Barbara looked at her sister's head bent over the circle of light from the study lamp. There was no question about it. She was a problem bride. First she was determined to be practical about her wedding. Now she had to study. “Mom's gone out on an errand.” As a last resort Barbara could come right out and tell her sister she had to go, because she was about to be the guest of honor at a shower, but only as a last resort. She tried again, and endeavored to keep the urgency out of her voice. “You've been grubbing on Plato all afternoon. You need some fresh air.”

“Can't, I said.”

Barbara was getting desperate. The minutes were slipping away, and she was committed to deliver Rosemary to the Bodgers' front door by eight o'clock. “If you're going to study late you'll want a snack. We could stop for a malt or something.” Her voice was more pleading than she had intended.
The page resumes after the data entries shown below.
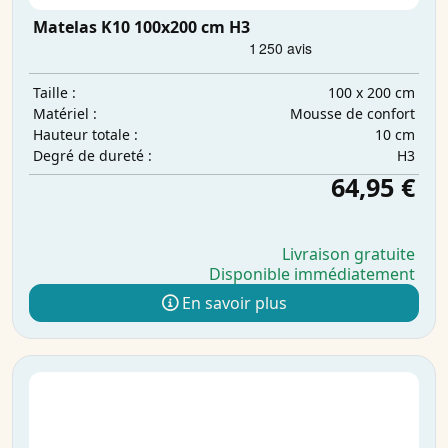
Matelas K10 100x200 cm H3
100 x 200 cm
Taille :
Mousse de confort
Matériel :
10 cm
Hauteur totale :
H3
Degré de dureté :
64,95 €
Livraison gratuite
Disponible immédiatement
En savoir plus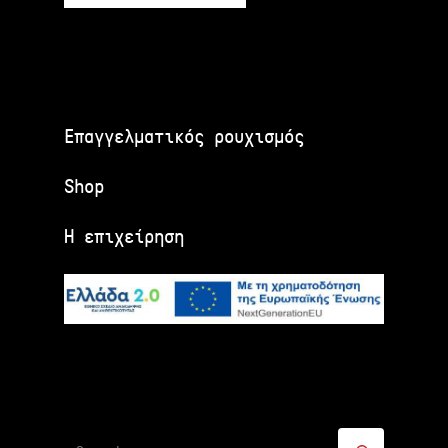
Επαγγελματικός ρουχισμός
Shop
Η επιχείρηση
Αναζήτηση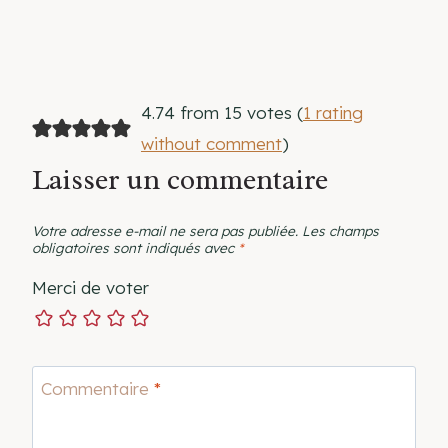
4.74 from 15 votes (
1 rating
without comment
)
Laisser un commentaire
Votre adresse e-mail ne sera pas publiée.
Les champs
obligatoires sont indiqués avec
*
Merci de voter
Commentaire
*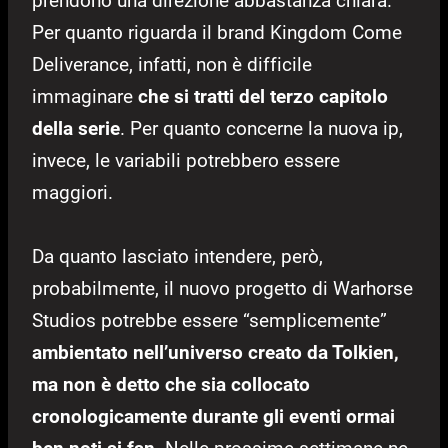
prendono una direzione abbastanza chiara.
Per quanto riguarda il brand Kingdom Come
Deliverance, infatti, non è difficile
immaginare
che si tratti del terzo capitolo
della serie
. Per quanto concerne la nuova ip,
invece, le variabili potrebbero essere
maggiori.
Da quanto lasciato intendere, però,
probabilmente, il nuovo progetto di Warhorse
Studios potrebbe essere “semplicemente”
ambientato nell’universo creato da Tolkien,
ma non è detto che sia collocato
cronologicamente durante gli eventi ormai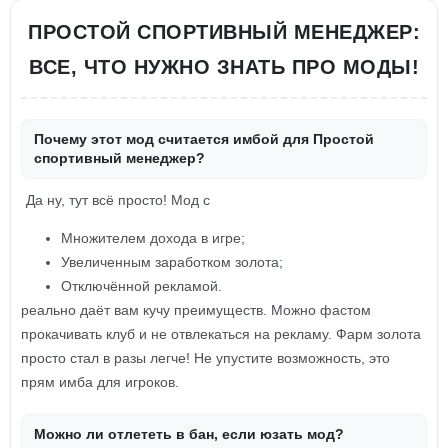
ПРОСТОЙ СПОРТИВНЫЙ МЕНЕДЖЕР:
ВСЕ, ЧТО НУЖНО ЗНАТЬ ПРО МОДЫ!
Почему этот мод считается имбой для Простой
спортивный менеджер?
Да ну, тут всё просто! Мод с
Множителем дохода в игре;
Увеличенным заработком золота;
Отключённой рекламой.
реально даёт вам кучу преимуществ. Можно фастом
прокачивать клуб и не отвлекаться на рекламу. Фарм золота
просто стал в разы легче! Не упустите возможность, это
прям имба для игроков.
Можно ли отлететь в бан, если юзать мод?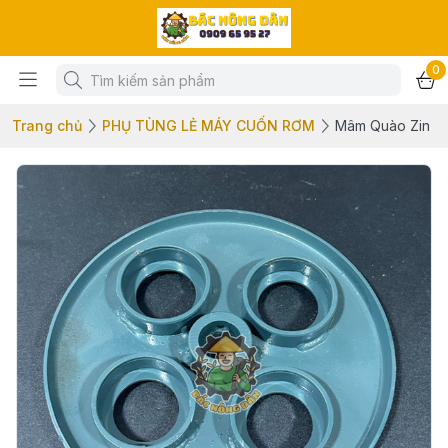
0
Trang chủ
PHỤ TÙNG LẺ MÁY CUỐN RƠM
Mâm Quào Zin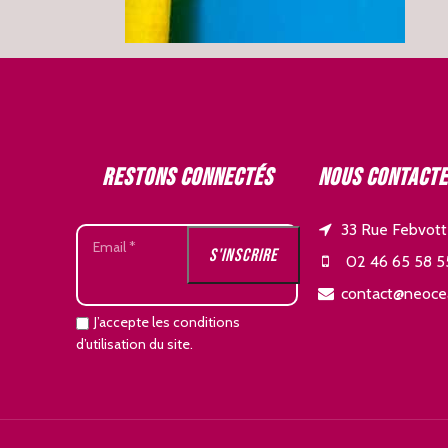
Restons connectés
Nous contact
33 Rue Febvott
02 46 65 58 5
contact@neoce
J’accepte les conditions
d’utilisation du site.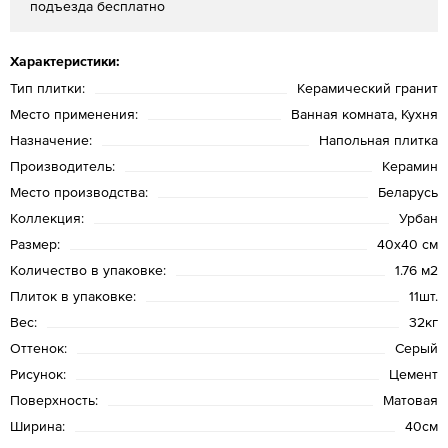
подъезда бесплатно
Характеристики:
Тип плитки:
Керамический гранит
Место применения:
Ванная комната, Кухня
Назначение:
Напольная плитка
Производитель:
Керамин
Место производства:
Беларусь
Коллекция:
Урбан
Размер:
40х40 см
Количество в упаковке:
1.76 м2
Плиток в упаковке:
11шт.
Вес:
32кг
Оттенок:
Серый
Рисунок:
Цемент
Поверхность:
Матовая
Ширина:
40см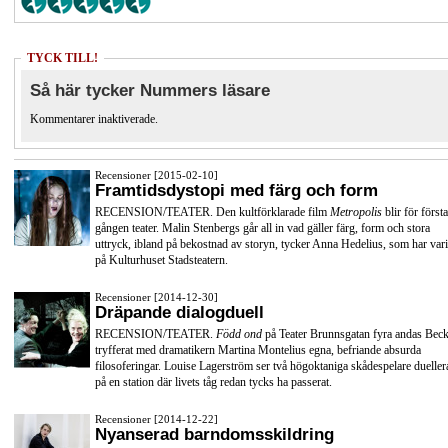
TYCK TILL!
Så här tycker Nummers läsare
Kommentarer inaktiverade.
Recensioner [2015-02-10]
Framtidsdystopi med färg och form
RECENSION/TEATER. Den kultförklarade film
Metropolis
blir för första
gången teater. Malin Stenbergs går all in vad gäller färg, form och stora
uttryck, ibland på bekostnad av storyn, tycker Anna Hedelius, som har vari
på Kulturhuset Stadsteatern.
Recensioner [2014-12-30]
Dräpande dialogduell
RECENSION/TEATER.
Född ond
på Teater Brunnsgatan fyra andas Beck
tryfferat med dramatikern Martina Montelius egna, befriande absurda
filosoferingar. Louise Lagerström ser två högoktaniga skådespelare dueller
på en station där livets tåg redan tycks ha passerat.
Recensioner [2014-12-22]
Nyanserad barndomsskildring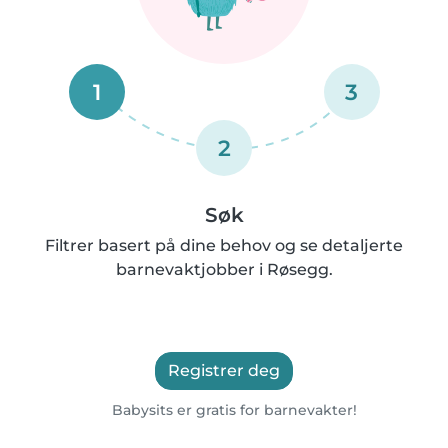
1
3
2
Søk
Filtrer basert på dine behov og se detaljerte
barnevaktjobber i Røsegg.
Registrer deg
Babysits er gratis for barnevakter!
Rosemary finally looked up from her desk. “Did you know,” she asked, “that one peanut will provide enough energy for a student to study all evening?”
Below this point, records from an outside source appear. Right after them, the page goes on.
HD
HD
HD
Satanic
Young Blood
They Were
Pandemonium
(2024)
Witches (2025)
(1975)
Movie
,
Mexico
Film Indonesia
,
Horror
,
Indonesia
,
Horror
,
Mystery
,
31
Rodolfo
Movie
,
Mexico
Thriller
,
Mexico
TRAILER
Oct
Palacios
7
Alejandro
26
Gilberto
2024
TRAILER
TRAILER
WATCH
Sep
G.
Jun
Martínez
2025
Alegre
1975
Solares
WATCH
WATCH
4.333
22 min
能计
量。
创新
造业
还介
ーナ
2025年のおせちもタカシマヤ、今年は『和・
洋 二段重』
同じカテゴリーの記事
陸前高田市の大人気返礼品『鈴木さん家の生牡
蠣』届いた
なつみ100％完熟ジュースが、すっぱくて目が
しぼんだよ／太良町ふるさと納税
That was Rosemary. A scientific answer to everything now that she had gone away to college. “No, I didn't,” said Barbara crossly. “And what is more,
I don't believe it. I get hungry when I study.”

“Psychic boredom,” pronounced Rosemary. “You don't want to study, so you decide you are hungry. All you need is one peanut.”

Barbara was so exasperated with her sister she felt close to tears. “Oh, you and your psychology. Or, rather, your roommate's psychology. All I'm asking is that you come on one little errand with me.” Then she added virtuously, “After all, I have been typing for you.”

Rosemary looked quizzically at her sister. “How come you are borrowing a book from Tootie Bodger?” she wanted to know.

“I need it,” answered Barbara. “You'll have to come with me.”

“Out of thirty-five students in whatever class it is, and you have to borrow a book from Tootie?” Rosemary raised an eyebrow and smiled. “There's something funny going on around here.”

“Well…”

“And Mom has gone out?” persisted Rosemary.

“Yes.”

Rosemary laughed and dropped her pencil on her desk. “I get it.”

“Get what?” Barbara managed wide-eyed innocence.

Doubt flickered across Rosemary's face. “At least I think I do. Are the Amys meeting tonight?”

“What makes you think they are?” countered Barbara, longing to glance at her watch. It must be time to go by now, and she had not even succeeded in getting Rosemary dressed. In a minute she would have to come right out and tell her.

“Because Mrs. Bodger is a pillar of the Amys, and Mom always does her errands in the daytime, and you would never borrow a book from Tootie of your own free will. If you did, you'd get it after school instead of insisting that I go out in the evening.” Rosemary left her desk and walked toward the closet. “It all adds up. I am about to be surprised by the Amys with a shower. Am I right?”

Barbara, who was applying lipstick, was not able to answer.

“Don't worry,” said Rosemary cheerfully, as she pulled off her housecoat. “I'll be surprised.”

At least I didn't tell, thought Barbara, relieved to see Rosemary dressing.

“Are we late?” asked Rosemary, as she combed and fluffed her hair.

“Not if we hurry,” said Barbara, giving up pretense. “Now remember,” she said, when the two girls had left the house and had started the short
walk to the Bodgers', “I'm supposed to ask if Tootie is there, and you sort of stay behind me as if you had just come along for company.”

“I know,” said Rosemary. “I wouldn't want to spoil the Amys' fun by not being surprised.” The girls turned the corner onto the Bodgers' street. “I suppose Mrs. Bodger's Secret Pal will do something cute, like leaving her a present in some unexpected place.” At the first of the year each member of the club drew the name of another Amy who was to be her Secret Pal. All through the year the Amys surprised one another with anonymous cards and gifts, and at the annual Christmas party the Pals revealed their identities. Barbara and Rosemary had long poked fun at Secret Pals.